Cost and latency observability. dspy.configure(track_usage=True) accumulates token counts on every prediction. Pair it with a lightweight structured logger and you have the same production-eval loop Hamel writes about, except grounded in a formal program rather than an ad-hoc prompt.

4. Ecosystem contributions that would move the needle (open)

Concrete things that don't exist yet, ordered roughly by how much I'd personally use them:

A skill for DSPy fine-tuning. Beyond GEPA's prompt-level optimization, DSPy 3.x supports weight-level optimization (BetterTogether, dspy.Ensemble). A skill covering when fine-tuning is the right tool vs. when GEPA's prompt search exhausts the gains would help a lot of teams make that call correctly.

A dspy-tooling skill. DSPy's ReAct module is great but the skill pack doesn't cover tool-authoring patterns: how to write a tool callable with proper type hints and docstrings so DSPy's introspection actually uses them, how to handle tool-call failures gracefully, when to use ProgramOfThought vs. ReAct vs. RLM for a given shape of problem.

Benchmark parity with the GEPA paper. The paper evaluates on AIME-2025, BIG-Bench Hard, HotpotQA, and IFEval. A community-maintained reproducibility harness that runs the pack's optimizer configurations against those benchmarks would establish a baseline for contributors and catch regressions across DSPy versions. Arize's benchmarking blog is a good template.

Broader harness coverage. The skill pack targets Claude Code and Codex CLI because those are the Agent-Skills-spec implementations I use. The VoltAgent awesome-agent-skills directory lists packs for Gemini CLI and Cursor that work off the same SKILL.md format. I'd like to validate the pack explicitly against those and publish a compatibility matrix.

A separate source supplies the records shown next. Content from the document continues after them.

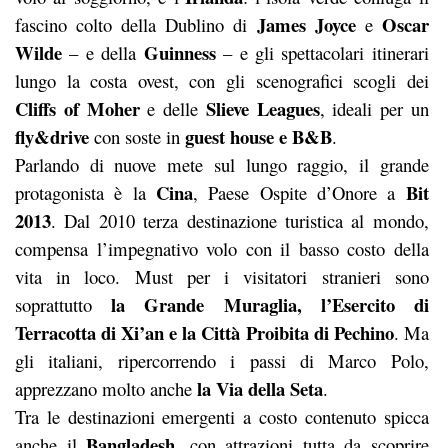
James Joyce
Oscar
fascino colto della Dublino di
e
Wilde
Guinness
– e della
– e gli spettacolari itinerari
lungo la costa ovest, con gli scenografici scogli dei
Cliffs of Moher
Slieve Leagues
e delle
, ideali per un
fly&drive
guest house e B&B
con soste in
.
Parlando di nuove mete sul lungo raggio, il grande
Cina
Bit
protagonista è la
, Paese Ospite d’Onore a
2013
. Dal 2010 terza destinazione turistica al mondo,
compensa l’impegnativo volo con il basso costo della
vita in loco. Must per i visitatori stranieri sono
la Grande Muraglia, l’Esercito di
soprattutto
Terracotta di Xi’an e la Città Proibita di Pechino
. Ma
gli italiani, ripercorrendo i passi di Marco Polo,
la Via della Seta
apprezzano molto anche
.
Tra le destinazioni emergenti a costo contenuto spicca
Bangladesh
anche il
, con attrazioni tutta da scoprire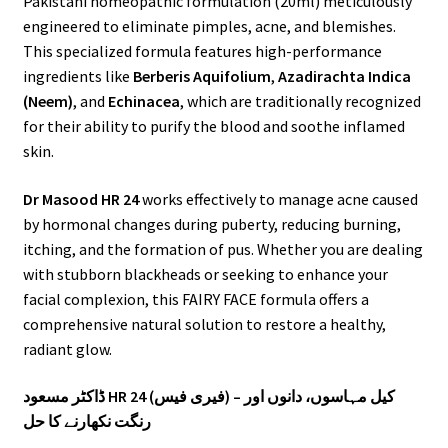
Pakistani homeopathic formulation (20ml) meticulously
engineered to eliminate pimples, acne, and blemishes.
This specialized formula features high-performance
ingredients like
Berberis Aquifolium
,
Azadirachta Indica
(Neem)
, and
Echinacea
, which are traditionally recognized
for their ability to purify the blood and soothe inflamed
skin.
Dr Masood HR 24
works effectively to manage acne caused
by hormonal changes during puberty, reducing burning,
itching, and the formation of pus. Whether you are dealing
with stubborn blackheads or seeking to enhance your
facial complexion, this FAIRY FACE formula offers a
comprehensive natural solution to restore a healthy,
radiant glow.
ڈاکٹر مسعود HR 24 (فیری فیس) – کیل مہاسوں، دانوں اور
رنگت نکھارنے کا حل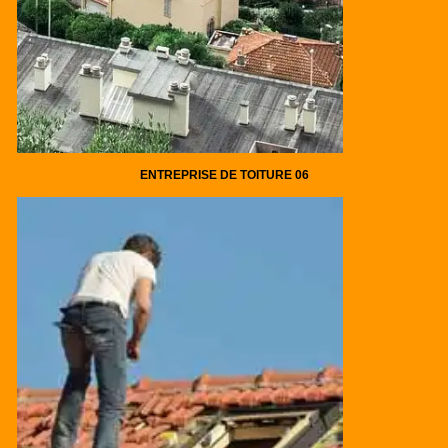
ENTREPRISE DE TOITURE 06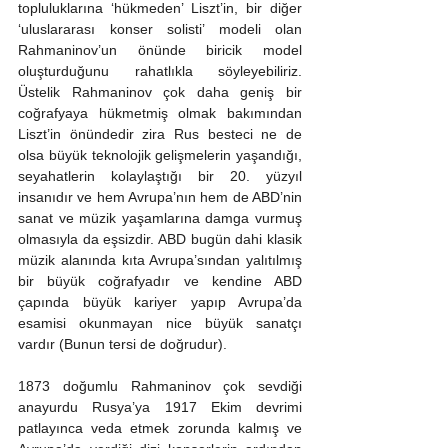
topluluklarına ‘hükmeden’ Liszt’in, bir diğer 
‘uluslararası konser solisti’ modeli olan 
Rahmaninov’un önünde biricik model 
oluşturduğunu rahatlıkla söyleyebiliriz. 
Üstelik Rahmaninov çok daha geniş bir 
coğrafyaya hükmetmiş olmak bakımından 
Liszt’in önündedir zira Rus besteci ne de 
olsa büyük teknolojik gelişmelerin yaşandığı, 
seyahatlerin kolaylaştığı bir 20. yüzyıl 
insanıdır ve hem Avrupa’nın hem de ABD’nin 
sanat ve müzik yaşamlarına damga vurmuş 
olmasıyla da eşsizdir. ABD bugün dahi klasik 
müzik alanında kıta Avrupa’sından yalıtılmış 
bir büyük coğrafyadır ve kendine ABD 
çapında büyük kariyer yapıp Avrupa’da 
esamisi okunmayan nice büyük sanatçı 
vardır (Bunun tersi de doğrudur).
1873 doğumlu Rahmaninov çok sevdiği 
anayurdu Rusya’ya 1917 Ekim devrimi 
patlayınca veda etmek zorunda kalmış ve 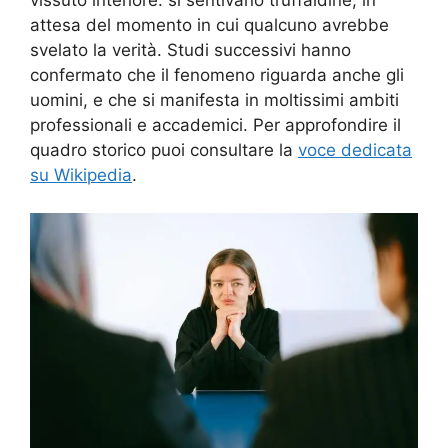
attesa del momento in cui qualcuno avrebbe
svelato la verità. Studi successivi hanno
confermato che il fenomeno riguarda anche gli
uomini, e che si manifesta in moltissimi ambiti
professionali e accademici. Per approfondire il
quadro storico puoi consultare la
voce dedicata
su Wikipedia
.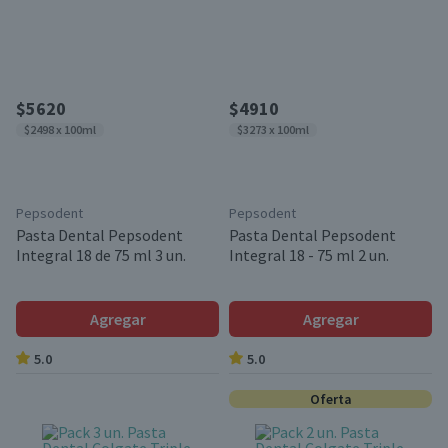
$5620
$4910
$2498 x 100ml
$3273 x 100ml
Pepsodent
Pepsodent
Pasta Dental Pepsodent
Pasta Dental Pepsodent
Integral 18 de 75 ml 3 un.
Integral 18 - 75 ml 2 un.
Agregar
Agregar
5.0
5.0
Oferta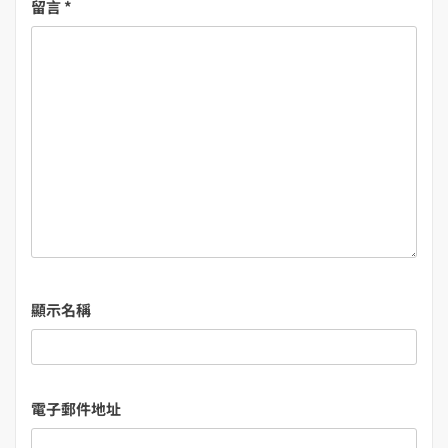
留言
*
顯示名稱
電子郵件地址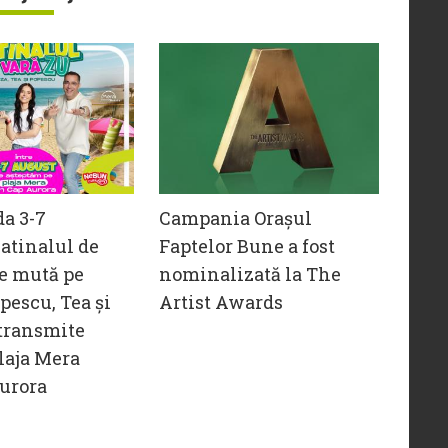
da 3-7
Campania Orașul
atinalul de
Faptelor Bune a fost
e mută pe
nominalizată la The
opescu, Tea și
Artist Awards
transmite
laja Mera
urora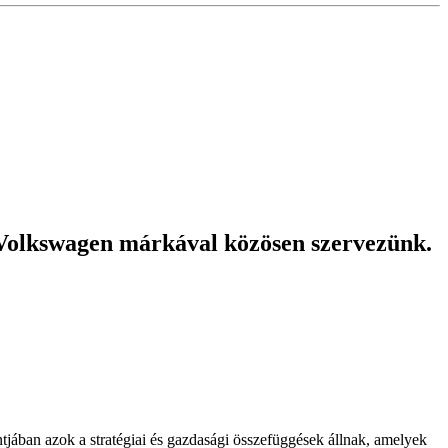
a Volkswagen márkával közösen szervezünk.
ban azok a stratégiai és gazdasági összefüggések állnak, amelyek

A examples/04-long-context-rlm/ demo. The only skill without its own dedicated end-to-end example. An RLM demo that exercises a real long document (a Supreme Court decision, a year of commit logs, a novel) would round out the trio of live demos. The constraint: Deno has to be installed, which raises the reproduction friction. I'd rather ship a slightly friction-y example that actually demonstrates the capability than an artificially small one that doesn't.

How to contribute

  • Open an issue with your use case. The examples are small deliberately. If you have a real problem that would benefit from one of the composition patterns above, I'd rather build that than invent one.
  • PRs welcome for: new skills, new examples, additional harness compatibility, documentation fixes. The test suite enforces the spec rules (no dict metrics, no .overall_score, every skill has a runnable example with --dry-run), so you'll know quickly if a change breaks a contract.
  • Simon Willison's piece on agent skills captures the current state of the spec accurately: mostly good, deliberately under-specified, evolving quickly. If the spec changes in a way that matters for DSPy users, I'd like to be among the first to update.

Closing thought

The ideas in this stack are each individually strong: declarative programs over prompts, reflective evolutionary optimization beating RL, recursion beating context-window scaling. What I think is underappreciated is how compositional they are. A typed Signature is a function type. A Module is a function. GEPA is a compiler. RLM is a runtime. Agent Skills are how that runtime gets installed into the user's actual workflow.

The parts fit. The remaining work is almost entirely about making the fit visible to new users faster. That's what I've tried to do in v0.1.0, and it's the axis I'd push next.

If you try the pack, tell me what broke. That's the most useful feedback for anyone building in this space right now.